Parallèlement, nous avons engagé un travail de fond avec le projet de loi relatif à la lutte contre la vie chère dans les outre-mer. Adopté en première lecture au Sénat, il entre désormais dans une phase de consolidation en vue de son examen à l'Assemblée nationale, à travers une concertation avec les parlementaires autour de quatre priorités : pouvoir d'achat, transparence, concurrence et soutien au tissu économique local.
Ce texte ne prétend pas résoudre à lui seul l'ensemble des causes structurelles de la vie chère. Il vise à renforcer les leviers concrets, à mieux encadrer la formation des prix, à conforter la lisibilité des pratiques commerciales, à agir sur la concurrence et à soutenir la production locale.
Mme la présidente. La parole est à M. Jean-Hugues Ratenon.
M. Jean-Hugues Ratenon.

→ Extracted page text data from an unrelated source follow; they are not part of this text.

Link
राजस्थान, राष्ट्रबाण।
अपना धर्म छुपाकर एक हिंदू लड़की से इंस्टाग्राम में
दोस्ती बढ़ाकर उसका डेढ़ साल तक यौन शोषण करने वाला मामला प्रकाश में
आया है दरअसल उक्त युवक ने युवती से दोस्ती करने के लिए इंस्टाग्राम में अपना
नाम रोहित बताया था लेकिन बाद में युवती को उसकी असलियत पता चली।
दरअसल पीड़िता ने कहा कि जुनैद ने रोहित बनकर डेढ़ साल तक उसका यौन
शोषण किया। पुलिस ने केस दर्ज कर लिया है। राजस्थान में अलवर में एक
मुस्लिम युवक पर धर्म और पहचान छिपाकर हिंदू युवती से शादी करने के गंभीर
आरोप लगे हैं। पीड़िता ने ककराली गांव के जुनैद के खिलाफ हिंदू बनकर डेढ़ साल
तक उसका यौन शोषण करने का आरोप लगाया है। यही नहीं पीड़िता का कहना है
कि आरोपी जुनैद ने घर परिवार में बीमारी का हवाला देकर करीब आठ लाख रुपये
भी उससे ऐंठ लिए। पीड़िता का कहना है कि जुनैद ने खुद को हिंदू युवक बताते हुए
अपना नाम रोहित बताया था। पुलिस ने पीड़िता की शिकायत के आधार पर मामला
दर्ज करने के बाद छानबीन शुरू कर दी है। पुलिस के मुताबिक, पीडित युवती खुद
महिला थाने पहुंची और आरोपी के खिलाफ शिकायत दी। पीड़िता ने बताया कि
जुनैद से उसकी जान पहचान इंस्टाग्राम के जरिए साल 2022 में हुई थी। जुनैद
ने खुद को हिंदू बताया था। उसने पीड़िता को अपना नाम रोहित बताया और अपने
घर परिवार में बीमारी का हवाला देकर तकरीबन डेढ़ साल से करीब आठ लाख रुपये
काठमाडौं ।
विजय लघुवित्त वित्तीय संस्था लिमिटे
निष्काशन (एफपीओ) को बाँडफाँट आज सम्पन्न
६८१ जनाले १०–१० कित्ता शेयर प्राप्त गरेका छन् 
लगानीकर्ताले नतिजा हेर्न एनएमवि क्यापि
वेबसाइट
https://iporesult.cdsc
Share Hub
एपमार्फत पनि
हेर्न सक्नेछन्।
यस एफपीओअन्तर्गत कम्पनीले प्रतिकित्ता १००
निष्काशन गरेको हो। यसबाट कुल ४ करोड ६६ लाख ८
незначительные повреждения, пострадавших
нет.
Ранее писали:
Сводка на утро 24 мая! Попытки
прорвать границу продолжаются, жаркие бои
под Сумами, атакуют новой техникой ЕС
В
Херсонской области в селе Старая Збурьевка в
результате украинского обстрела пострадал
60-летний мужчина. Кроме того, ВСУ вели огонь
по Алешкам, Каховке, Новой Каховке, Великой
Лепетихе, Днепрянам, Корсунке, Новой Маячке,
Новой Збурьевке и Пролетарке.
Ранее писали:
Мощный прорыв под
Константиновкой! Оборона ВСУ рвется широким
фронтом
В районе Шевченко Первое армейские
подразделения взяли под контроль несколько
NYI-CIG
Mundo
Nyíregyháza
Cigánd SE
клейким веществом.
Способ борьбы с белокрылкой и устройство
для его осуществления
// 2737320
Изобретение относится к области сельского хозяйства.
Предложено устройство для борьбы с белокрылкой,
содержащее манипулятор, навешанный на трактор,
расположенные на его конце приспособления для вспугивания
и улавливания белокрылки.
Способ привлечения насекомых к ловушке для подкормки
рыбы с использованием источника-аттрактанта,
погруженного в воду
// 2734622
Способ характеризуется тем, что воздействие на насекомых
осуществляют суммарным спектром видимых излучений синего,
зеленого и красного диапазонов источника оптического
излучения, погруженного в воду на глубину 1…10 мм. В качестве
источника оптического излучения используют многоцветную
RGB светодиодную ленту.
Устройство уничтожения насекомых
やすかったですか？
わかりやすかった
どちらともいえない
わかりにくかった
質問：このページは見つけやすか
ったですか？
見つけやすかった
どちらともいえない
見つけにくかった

Vous parlez d'encadrement des prix, mais nous savons qu'ils continuent à augmenter dans les outre-mer. Cela n'arrange pas les familles.
L'explosion du nombre de dossiers de surendettement en est la preuve. Or vous n'apportez pas de réponse structurelle à ce problème, pas de réponse pour aider ces familles. Vous abordez la question sous l'angle de l'éducation financière, mais comment éduquer des gens qui n'ont rien ? Allez-vous leur expliquer comment dépenser ce qu'ils n'ont pas ? Vous vous trompez de chemin !
Vous abordez la crise liée au prix du carburant. Personne ne nie cette crise mondiale, personne ne nie la pression à l'échelle internationale, mais le gouvernement n'agit pas dans les outre-mer pour aider les familles à supporter l'explosion du prix du carburant.